Wandering Thoughts archives

I think you should get your TLS configuration advice from Mozilla

If you decide that you care about having good TLS support in, say, a web server and look around, there are a lot of places that will tell you all about what configuration you should have in order to be secure and widely available and so on. Old ones live on in their dusty now-inaccuracy (TLS configuration advice has a half life of six months at most) and new ones spring up every so often. Many of them contradict each other in whole or in part. The whole thing is one of the frustrations of good TLS in practice.

Given this, I've wound up with the strong opinion that you should be getting your TLS configuration advice from the Mozilla server side TLS configuration guide. It's certainly become my primary source of configuration guidelines and I've been happy with the results.

(Other worthwhile resources are the Mozilla web server config generator and the Qualys SSL Server Test. Note that I've seen some people disagree with the SSL server test's scoring of some things.)

The advantage of Mozilla's guide isn't just that it seems to be good advice.

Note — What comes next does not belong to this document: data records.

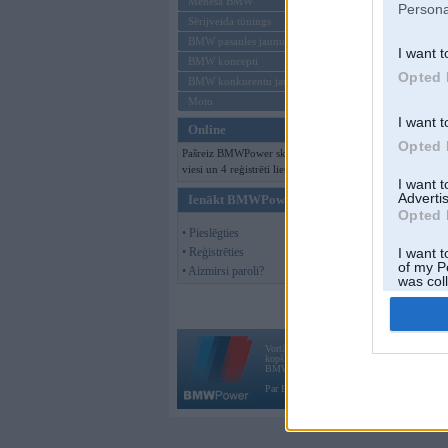
Mēneša BMW
Persona
Sērijveida tūnings
BMW pasaules jaunumi
I want t
BMW koncepti
Opted 
BMW konkurentu jaunumi
Moto
I want t
Online
Opted 
Pašreiz BMWPower skatās 101
viesi un 4 reģistrēti lietotāji.
I want 
Advertis
Ienākt BMWPower
Opted 
• Pieslēgties
• Reģistrēties
I want t
of my P
• Aizmirsi paroli?
was col
Opted 
Vortāls BMWPower.lv darbojas
kopš 2002. gada 14. maija. Tas nav auto klubs
BMW AG.
Par BMWPower
|
Kontakti
|
Reklāma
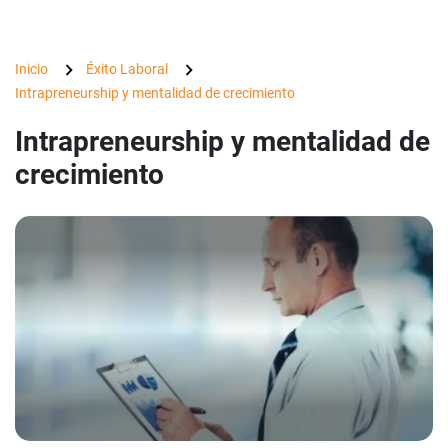
Inicio
Éxito Laboral
Intrapreneurship y mentalidad de crecimiento
Intrapreneurship y mentalidad de
crecimiento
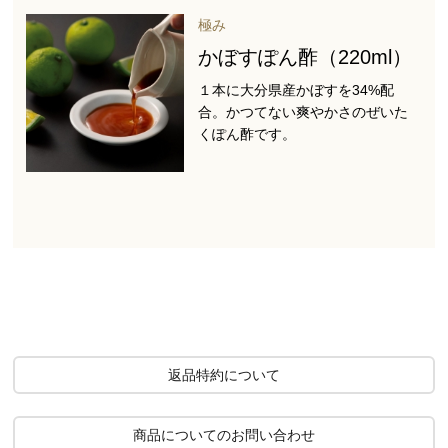
極み
かぼすぽん酢（220ml）
１本に大分県産かぼすを34%配
合。かつてない爽やかさのぜいた
くぽん酢です。
返品特約について
商品についてのお問い合わせ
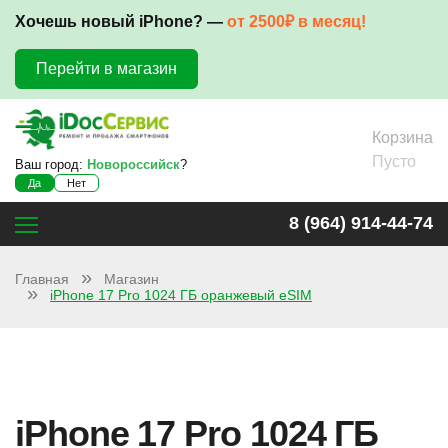
Хочешь новый iPhone? —
от 2500₽ в месяц!
Перейти в магазин
Корзина
Пусто
Ваш город:
Новороссийск
?
Да
Нет
8 (964) 914-44-74
Главная
Магазин
iPhone 17 Pro 1024 ГБ оранжевый eSIM
iPhone 17 Pro 1024 ГБ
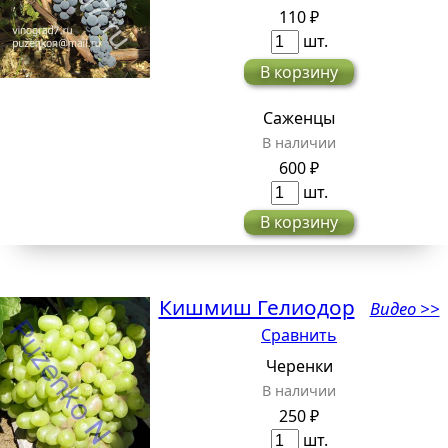
110 ₽
шт.
В корзину
Саженцы
В наличии
600 ₽
шт.
В корзину
Кишмиш Гелиодор
Видео >>
Сравнить
Черенки
В наличии
250 ₽
шт.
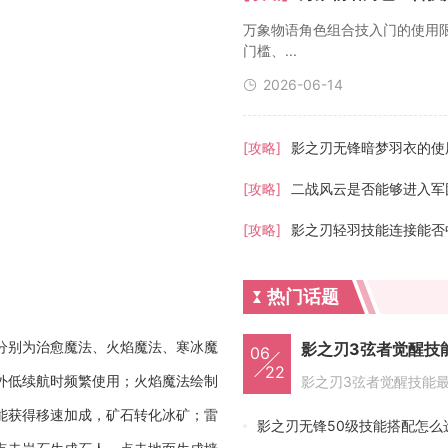
万象物语角色组合技入门的使用
门槛、...
2026-06-14
[攻略]
影之刃无锋暗梦羽衣的使
[攻略]
二战风云是否能够进入军
[攻略]
影之刃轻羽技能连接能否
热门话题
分别为治愈魔法、火焰魔法、寒冰魔
影之刃3弦者觉醒技
06
22
外低续航时频繁使用；火焰魔法绘制
能获得移速加成，矿石转化冰矿；雷
影之刃无锋50级技能搭配怎么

It has two important virtues beyond that, virtues that I feel make it trustworthy. First, it's actively maintained by people who know what they're doing. Second, it's such a visible and public resource that I think any bad advice it has is very likely to produce reactions from knowledgeable outsiders. Some random person writing an article with bad TLS advice is yawn worthy; there might be a little snark on Twitter but that's probably it. Mozilla getting it wrong? You're very likely to hear a lot of noise about that.

Other TLS configuration advice may be perfectly good, well maintained, and written by people who know what they're doing (although my experience leads me to believe that it often isn't). But as an outsider it's much harder to tell if this is the case and to spot if (and when) it stops being so, which makes using the advice potentially dangerous.

My view on the potential death of the ad-supported web

Partly due to the impending release of iOS 9, a certain amount of angst has been written lately about the potential increasing future of adblocking on the web. One of the things often written in such articles is more or less 'how will you like it if widespread adblocking kills the ad-supported web?' Well, it's funny you should mention that.

I'm sure that in the short term I would hate the decline of the ad supported web. Like pretty much everyone, I visit plenty of ad supported websites every day and use a certain number of ad supported services like Twitter. Having them go away or become paywalled would be disruptive and quite unwelcome; it's already annoying enough when I follow a link and hit a paywall and the more often that happens the more annoying it would be.

But in the long term? In the long term I'd be fine, and such a shutdown would probably even be good for me. The reality is that essentially all of the ad supported sites I visit are diversions. They're entertaining and informative and amusing and above all absorbing, because that's what the modern web has driven such sites to be, but they're not essential or even important; they're just how I pass time on the Internet right now. These sites are very good at getting me to visit and to spend time on them, but while that is (currently) good for the sites that is not necessarily good for me. In many ways I'm a rat pressing a lever for an intermittent reward, even if the reward is fun; it's almost all a giant distraction that drains my time in little increments.

(This includes newspaper sites, by the way. Knowing the news, especially in detail and up to the minute, is not essential or even important for me or many other people.)

The sites and services that I really care about are almost entirely boutique products of passion, and they're mostly going to continue for as long as that passion lasts. Oh, some would die when their 'free' ad-subsidized hosting dried up, but the cost of hosting your own website has fallen to amazingly cheap levels today. A good number of the people who care would continue in various ways and forms.

The hard reality is that the Internet was a perfectly fine place in the days before ad supported things were a thing. The Internet inhabitants back then found plenty of ways to spend our time, just as we do today; they were just different ways. In fact many of those old diversions are still around today, lurking in the corners and ready to be revived if needed. To the extent that the Internet was less diverting in the old days, well, I got other things done, often more in-depth things than constantly following Twitter and other sources of chatter and diverting links. I wouldn't entirely mind going back to that world, even if I lack the willpower to move there on my own.

(If Twitter went away, for example, I'd expect several of my online communities there would wind up on IRC channels. Or someone would put together a boutique version of Twitter for the small community. What makes Twitter hard is not the basic features, it's the scale. Drop the scale and you can support a few thousand people on a cheap virtual server.)

By the way, I have to admit that all of this rests on the assumption that not absolutely all of the ad supported Internet will dry up, just a lot of it. I would be fairly badly affected if Internet search stopped existing, and that's ad supported. But I don't think adblockers have any chance of killing that, whereas they do have a chance of killing even things like major newspaper websites.

(People who use GMail et al are also probably fairly safe, and things like Github are not ad-supported. As for eg Firefox development, well, we'll have to cross our fingers there.)